## PROBLEM DESCRIPTION
In the case report on T-LBL, which age group has the lowest recorded incidence? Please answer in a few words.

This paper describes hypercalcemic crisis and aplastic anemia in a middle-aged patient with T-LBL from sub-Saharan Africa who had a short-term fatal outcome. Needless to say, T-LBL is rare and the lowest incidence -0.8 per 100,000 people per year-is recorded in the 25-64 years age group . Hypercalcemic crisis and aplastic anemia were unexpected in this patient, because they have not been described in patients with T-LBL, to the best of our knowledge, unlike lymph node enlargement and bone involvement, which are typical findings in patients with T-LBL . Moreover, T-LBL was revealed by the hypercalcemic crisis.
Severe hypercalcemia and common related signs (confusion, abdominal pain, constipation, nephrogenic diabetes insipidus, acute kidney injury, systolic hypertension, sinus tachycardia) and consequences (hypernatremia and hypokalemia)  were notably the most prominent manifestations at presentation. It is remarkable that calciphylaxis, an unusual skin manifestation of hypercalcemia due to peripheral vascular calcification , was also observed. Calciphylaxis was evoked due to lower-limb purpura evolving in parallel with serum calcium, but not with platelet counts, and in keeping with the fact that T-LBL-specific treatment had not been started when the purpura had completely regressed . Based on knowledge from other NHLs, hypercalcemia would result from increased 1.25(OH)2D3 and/or PTH-rp activity . Nonetheless, the normal calcitriol and PTH-rp levels found in this patient could not support that hypothesis. Furthermore, we did not observe an ectopic secretion of PTH. These findings together with the skull osteolytic lesion suggest that hypercalcemia likely resulted from osteolysis.

## SUPPLIED INFORMATION
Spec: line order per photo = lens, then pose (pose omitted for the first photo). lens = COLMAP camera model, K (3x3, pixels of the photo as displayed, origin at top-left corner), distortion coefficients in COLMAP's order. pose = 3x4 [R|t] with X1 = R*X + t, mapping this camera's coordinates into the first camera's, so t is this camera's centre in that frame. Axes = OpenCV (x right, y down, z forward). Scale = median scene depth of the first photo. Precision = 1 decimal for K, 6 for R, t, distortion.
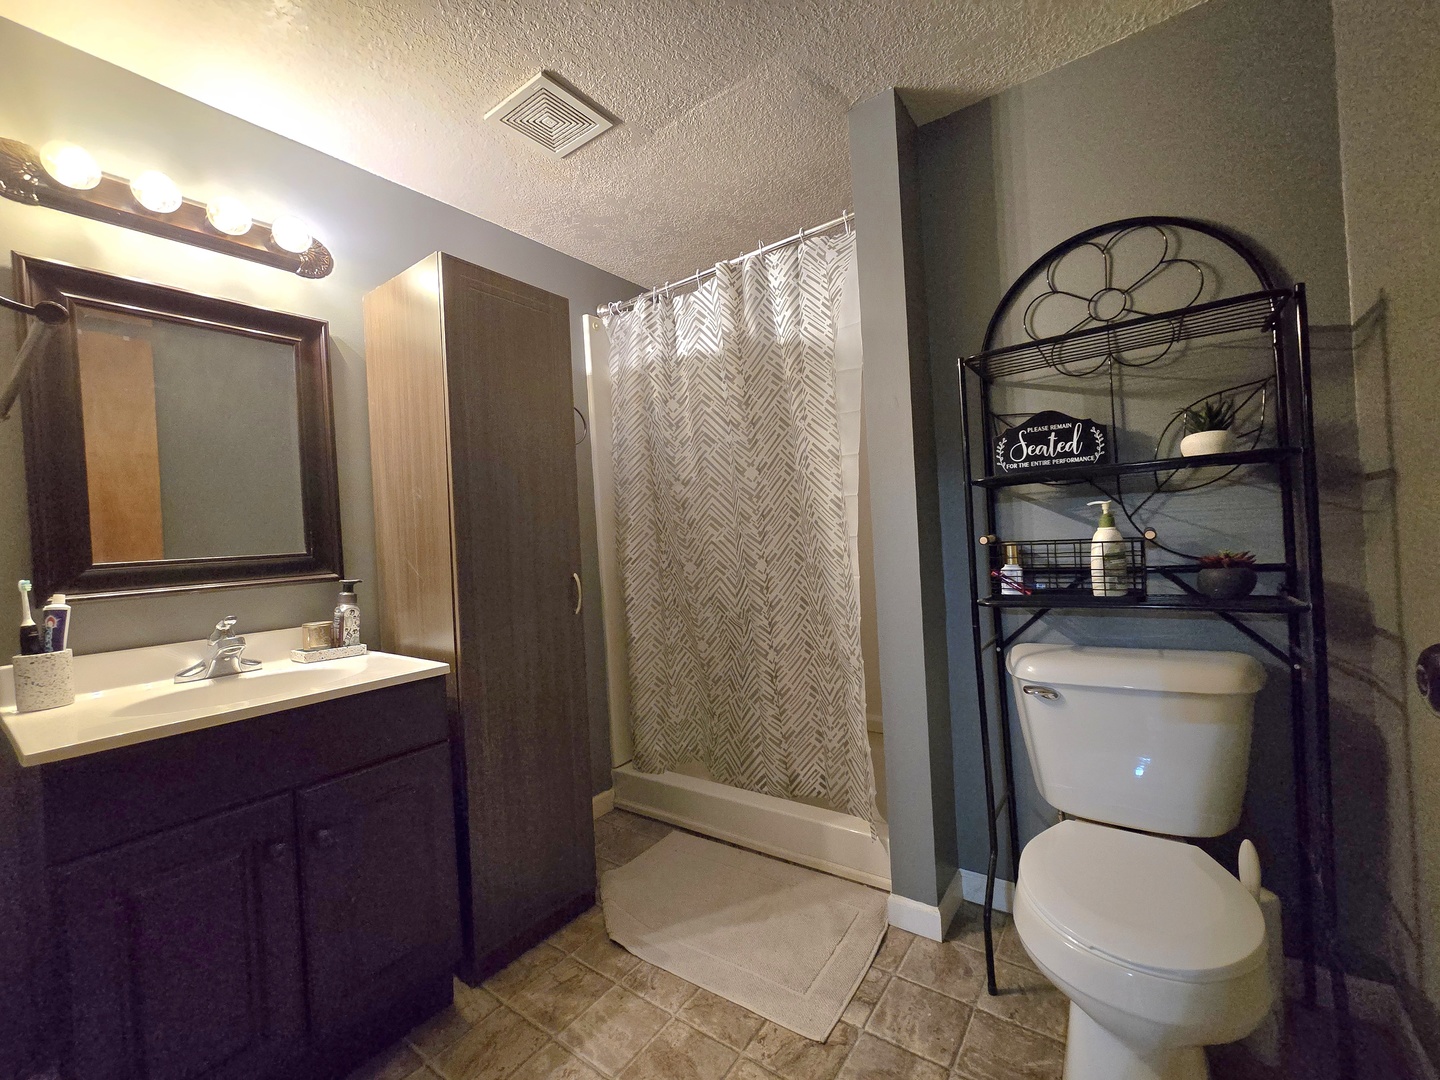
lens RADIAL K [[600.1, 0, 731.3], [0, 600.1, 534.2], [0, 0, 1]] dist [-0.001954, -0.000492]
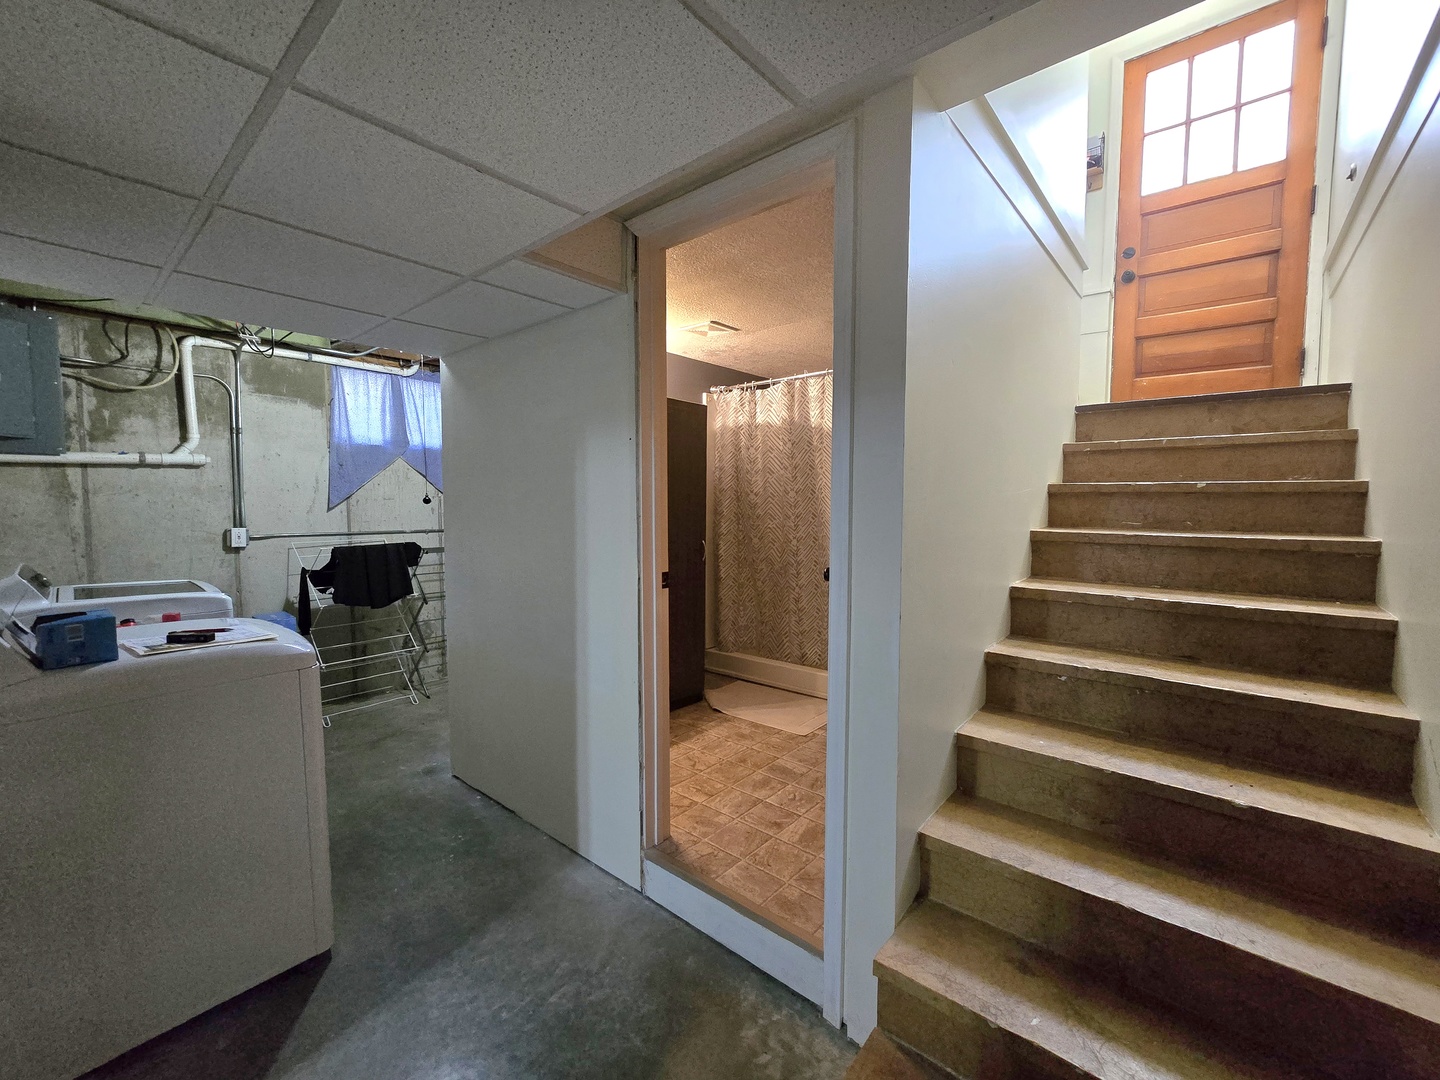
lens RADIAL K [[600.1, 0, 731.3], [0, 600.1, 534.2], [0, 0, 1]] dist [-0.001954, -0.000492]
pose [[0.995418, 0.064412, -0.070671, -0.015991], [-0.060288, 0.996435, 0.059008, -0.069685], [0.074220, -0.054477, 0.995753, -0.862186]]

## EXPECTED OUTPUT
The 25-64 years age group.